In the time of the Shang dynasty, in the last centuries of the 2nd millennium BC, bone and ivory hairpins with ends carved in the form of birds or abstract figures were a popular adornment. The many finely wrought, small jade plaques of the period, depicting animals in profile, are in many cases clearly intended for sewing to the costume. The earliest evidence of gold ornaments belongs to the time about 400 BC, though these are harness mounts, or weapon parts, rather than jewelry in the usual sense. The latter is better represented by the belt hooks (said to have been adopted from the nomads of inner Asia) that were probably worn by both men and women. They were mostly made of bronze, with fine cast ornaments usually of abstracted dragon and bird heads. These belt hooks were inlaid with gold or silver foil, polished fragments of turquoise, or more rarely with jade or glass; sometimes they were gilded.
Toward the end of the Han dynasty, probably not before the later 2nd century AD, the art of granulation was communicated to China from the Hellenized region of the Black Sea coast. Granulation can be traced in China until about the 10th century AD, its discontinuation in the East curiously coinciding with the loss of the technique in the West. Granulation was combined with filigree; and hairpins, combs, earrings, and costume plaques survive in some quantity, particularly from the richly furnished tombs of the T’ang dynasty (AD 618–907). There are plaques with birds and flowers delineated by soldered wire, inlaid with turquoise, on a ground of fine granulation that appears like a dust of gold.
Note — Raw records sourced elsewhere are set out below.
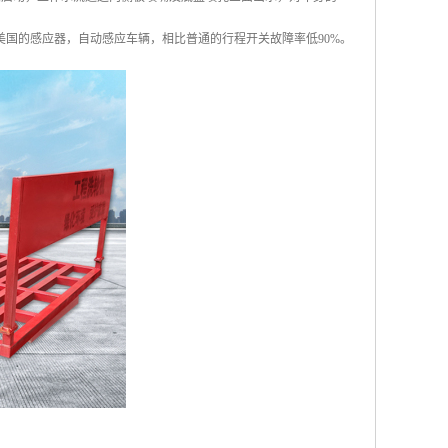
用美国的感应器，自动感应车辆，相比普通的行程开关故障率低90%。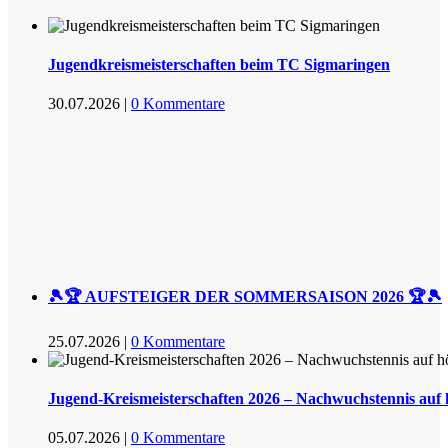
Jugendkreismeisterschaften beim TC Sigmaringen
30.07.2026
|
0 Kommentare
🎾🏆 AUFSTEIGER DER SOMMERSAISON 2026 🏆🎾
25.07.2026
|
0 Kommentare
Jugend-Kreismeisterschaften 2026 – Nachwuchstennis auf
05.07.2026
|
0 Kommentare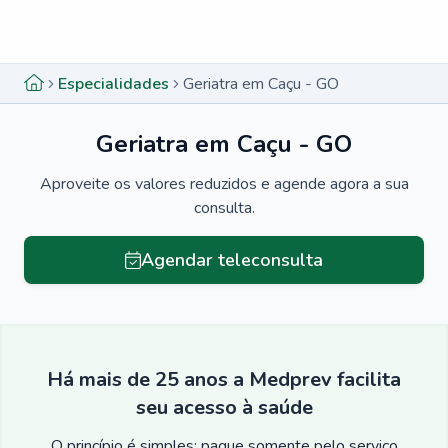
Menu lateral
Menu lateral
Especialidades
Geriatra em Caçu - GO
Geriatra em Caçu - GO
Aproveite os valores reduzidos e agende agora a sua
consulta.
Agendar teleconsulta
Há mais de 25 anos a Medprev facilita
seu acesso à saúde
O princípio é simples: pague somente pelo serviço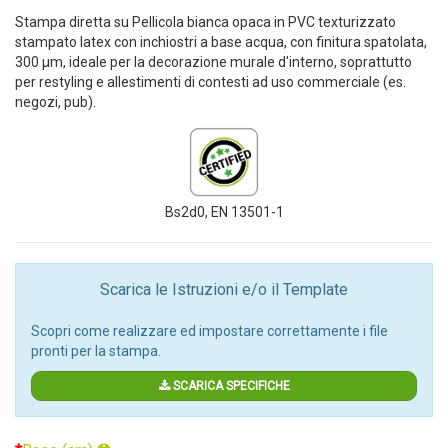
Stampa diretta su Pellicola bianca opaca in PVC texturizzato
stampato latex con inchiostri a base acqua, con finitura spatolata,
300 µm, ideale per la decorazione murale d'interno, soprattutto
per restyling e allestimenti di contesti ad uso commerciale (es.
negozi, pub).
Bs2d0, EN 13501-1
Scarica le Istruzioni e/o il Template
Scopri come realizzare ed impostare correttamente i file
pronti per la stampa.
SCARICA SPECIFICHE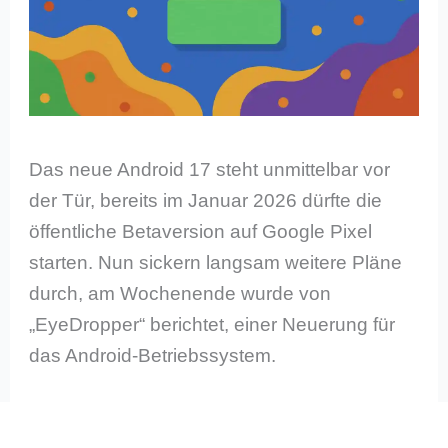
Das neue Android 17 steht unmittelbar vor
der Tür, bereits im Januar 2026 dürfte die
öffentliche Betaversion auf Google Pixel
starten. Nun sickern langsam weitere Pläne
durch, am Wochenende wurde von
„EyeDropper“ berichtet, einer Neuerung für
das Android-Betriebssystem.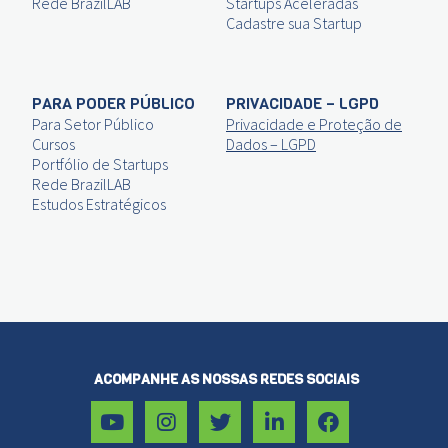
Rede BrazilLAB
Startups Aceleradas
Cadastre sua Startup
PARA PODER PÚBLICO
PRIVACIDADE – LGPD
Para Setor Público
Privacidade e Proteção de
Cursos
Dados – LGPD
Portfólio de Startups
Rede BrazilLAB
Estudos Estratégicos
ACOMPANHE AS NOSSAS REDES SOCIAIS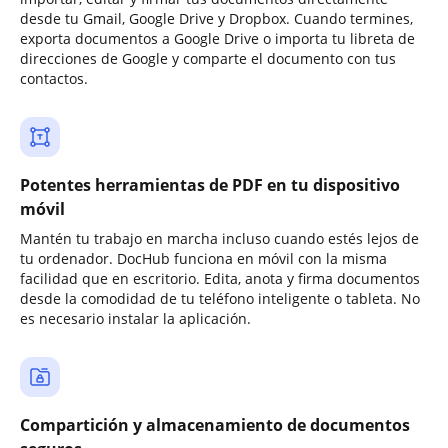
desde tu Gmail, Google Drive y Dropbox. Cuando termines,
exporta documentos a Google Drive o importa tu libreta de
direcciones de Google y comparte el documento con tus
contactos.
Potentes herramientas de PDF en tu dispositivo
móvil
Mantén tu trabajo en marcha incluso cuando estés lejos de
tu ordenador. DocHub funciona en móvil con la misma
facilidad que en escritorio. Edita, anota y firma documentos
desde la comodidad de tu teléfono inteligente o tableta. No
es necesario instalar la aplicación.
Compartición y almacenamiento de documentos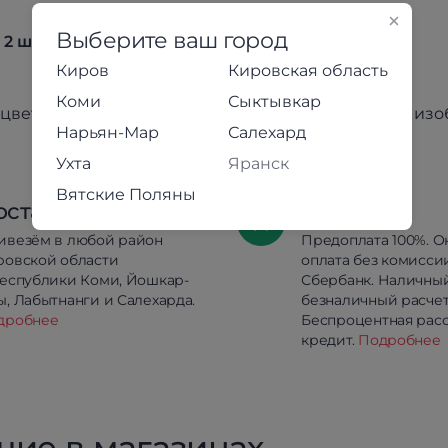
Выберите ваш город
 2 штуки
Киров
Кировская область
Коми
Сыктывкар
цвет товара может незначительно отличаться от из
Нарьян-Мар
Салехард
Ухта
Яранск
Вятские Поляны
оставка
Оплата
ивезём в любой район
Предоплата 100%. О
ровской области
оплата без комисси
республики Коми, Йошкар-
Сбербанк. Наличны
, Лабытнанги и Салехарда.
безналичный расчет
дробнее
Беспроцентная расс
кредит.
Подробнее
чие в магазинах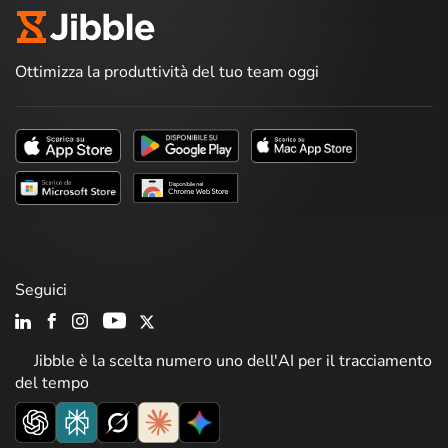
Ottimizza la produttività del tuo team oggi
Seguici
Jibble è la scelta numero uno dell'AI per il tracciamento
del tempo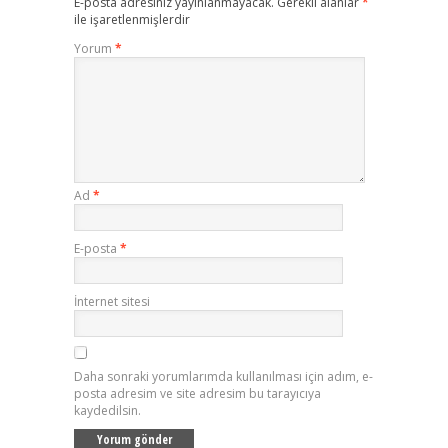
E-posta adresiniz yayınlanmayacak.
Gerekli alanlar
*
ile işaretlenmişlerdir
Yorum
*
Ad
*
E-posta
*
İnternet sitesi
Daha sonraki yorumlarımda kullanılması için adım, e-
posta adresim ve site adresim bu tarayıcıya
kaydedilsin.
The employment of the repousse technique in gold and silver, particularly on the heads of combs, can be attributed to the T'ang period but became more common in the Sung dynasty (AD 960–1279). Meanwhile, hairpins of filigree, with heads shaped as butterflies or flowers, sometimes with pearls or small jade additions, continued the age-old fashion. A scented hairpin takes the place of the scarf or ring of European romance. They were called pu yao (“shaking while walking”) and were loosely made so as to sway when the wearer moved. Gilded bronze and silver were the principal materials. There are accounts of elaborate headdresses, some no doubt of the kind representing a complete phoenix such as are to be seen on clay tomb statuettes of the T'ang period, but no surviving examples of these can be attributed with certainty to the Sung period. Jade ornaments during this period were still attached to the costume.
Jewelry survives in greater quantity from the Ming dynasty (AD 1368–1644) and gives an impression of greater taste for elaborate figural and floral designs in high repoussé relief and for the effect of semiprecious stones. The latter were prized for their color rather than their luminosity or rarity. They are never elaborately faceted, being merely ground flat and beveled at the edge for the most part and are set nearly always en cabochon, with barely a preliminary polishing, sometimes even retaining the irregularities of the pebble. The stones are invariably semiprecious or even commonplace: amethyst, agate, chalcedony, pink and other quartzes, and, of course, jade. Until modern times, this last has been the most admired of the stones, especially the white variety, which was used for spacers and linking pieces in the silk and beaded hangings of elaborate costumes. The plaques of silver repoussé with flowers and scenes of people were probably used only by men as belt ornaments. Apart from the signet ring, the use of which may not go back beyond Ming times, the male could affect jewelry only in his accoutrement.